■ **Input data**

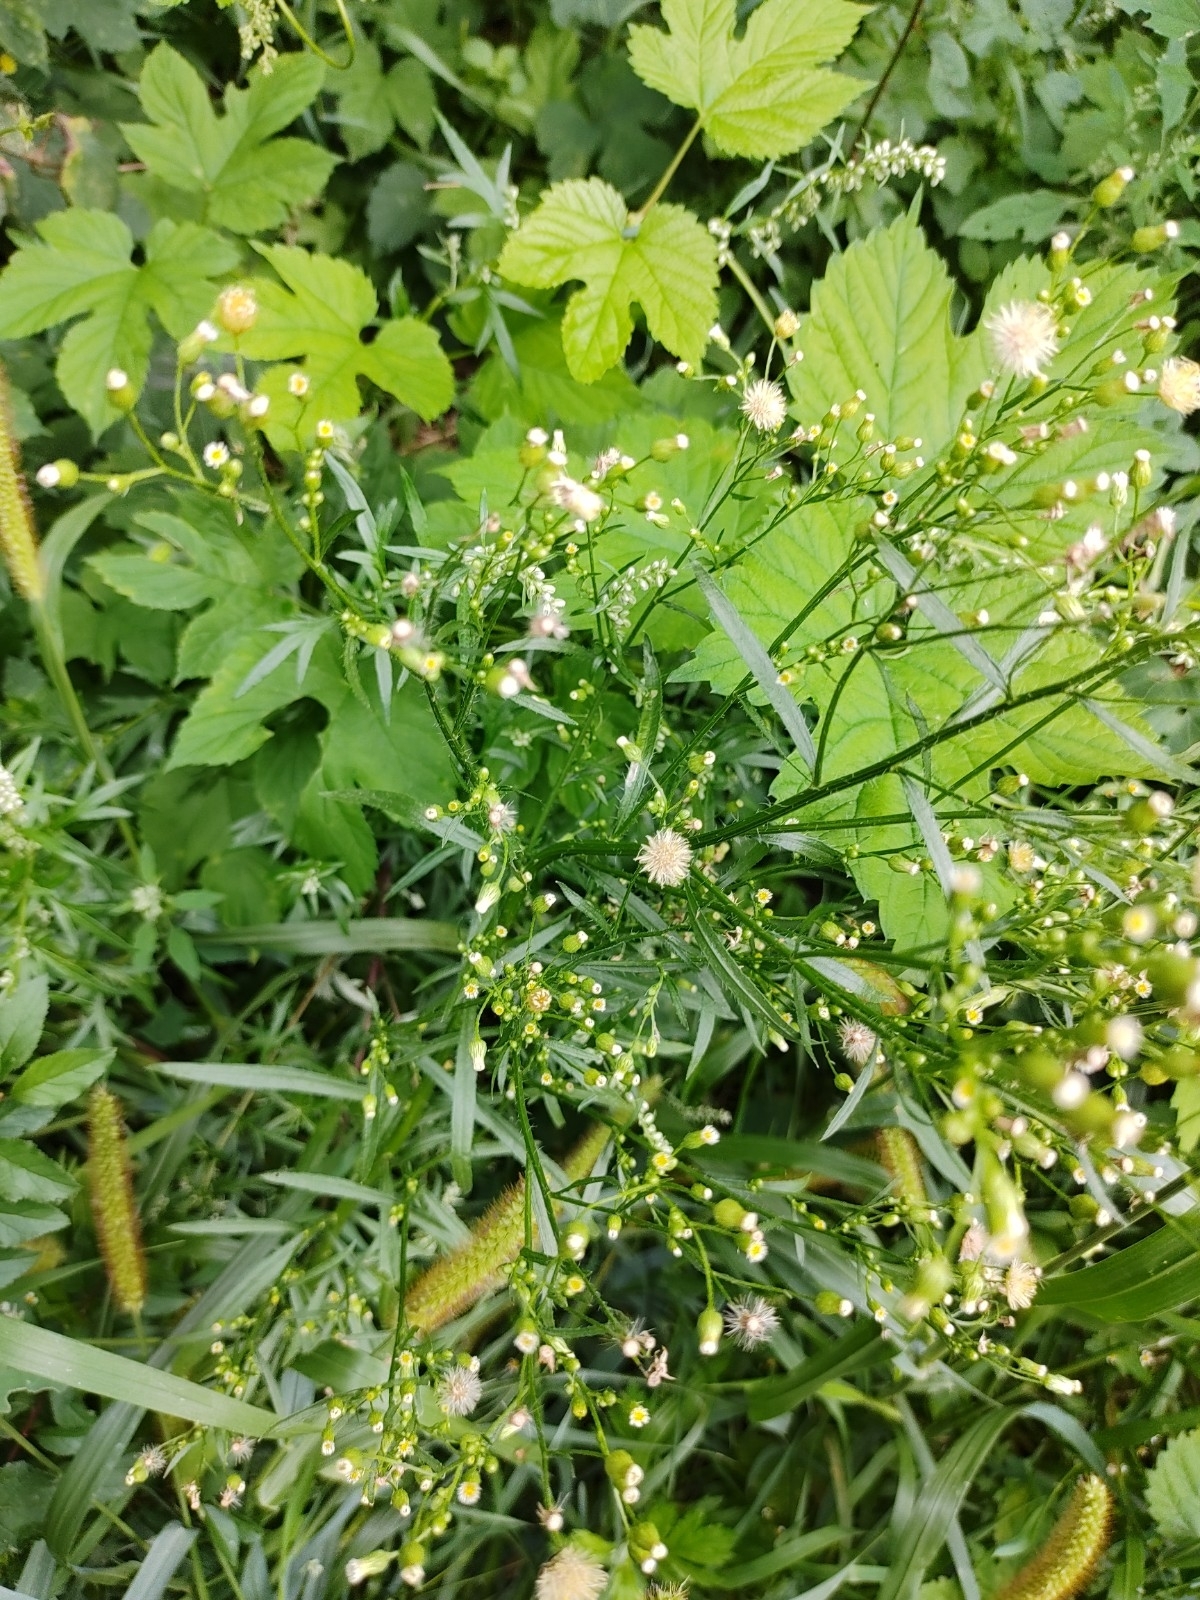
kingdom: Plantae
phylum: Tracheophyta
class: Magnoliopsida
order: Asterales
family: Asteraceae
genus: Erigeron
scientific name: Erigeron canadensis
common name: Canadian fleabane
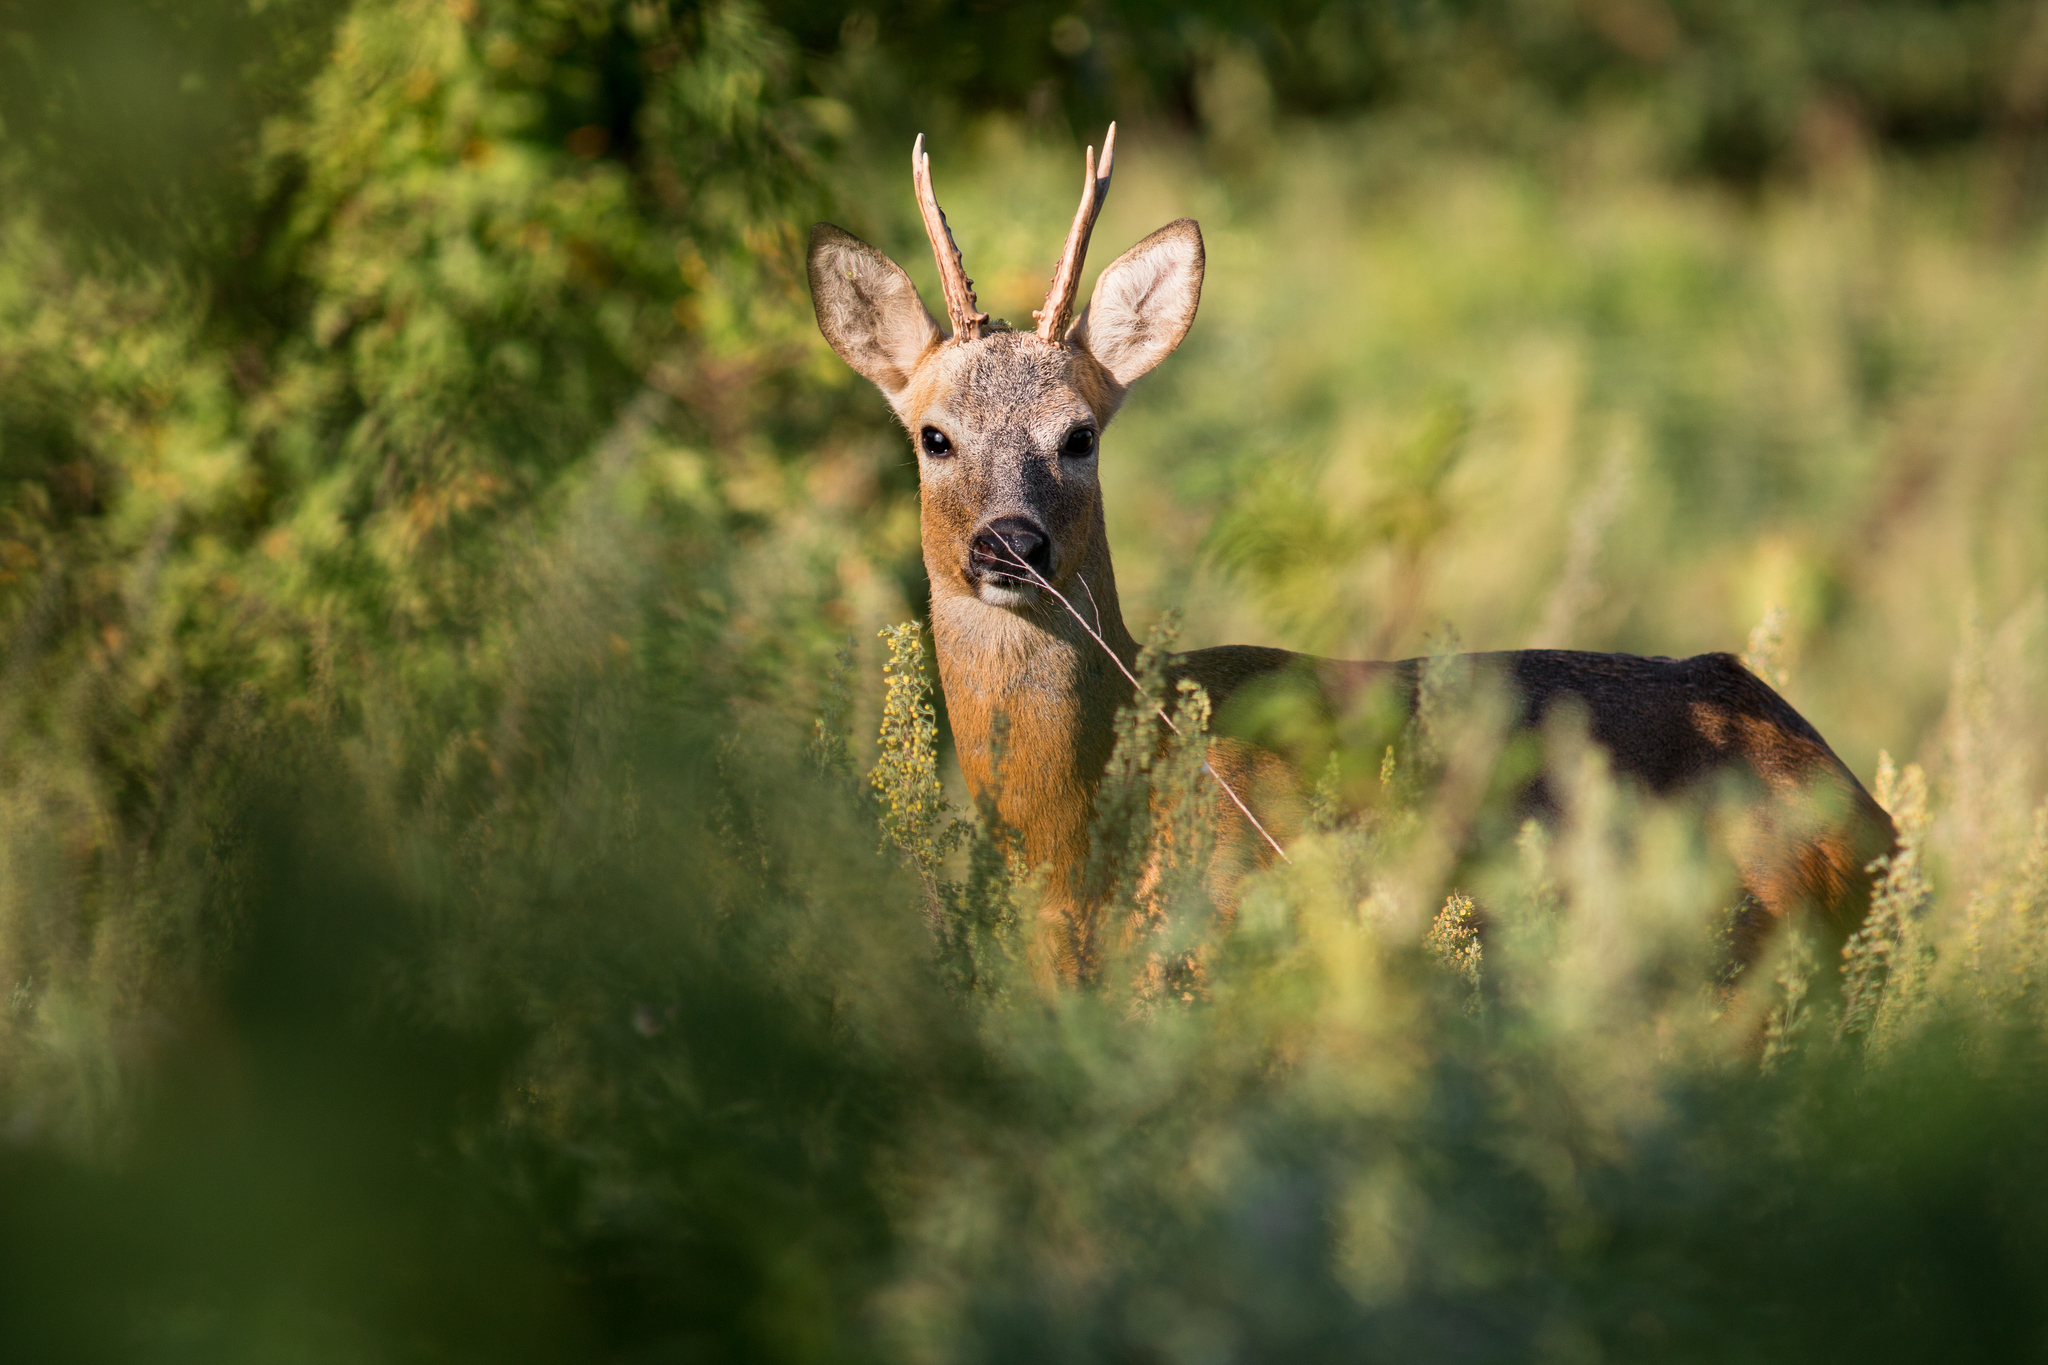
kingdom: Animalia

■ **Your instructions**
Set out every line of text from all the items above as a numbered list, without blank lines or pictures.

■ **Final result**
1. kingdom: Plantae
2. phylum: Tracheophyta
3. class: Magnoliopsida
4. order: Asterales
5. family: Asteraceae
6. genus: Erigeron
7. scientific name: Erigeron canadensis
8. common name: Canadian fleabane
9. kingdom: Animalia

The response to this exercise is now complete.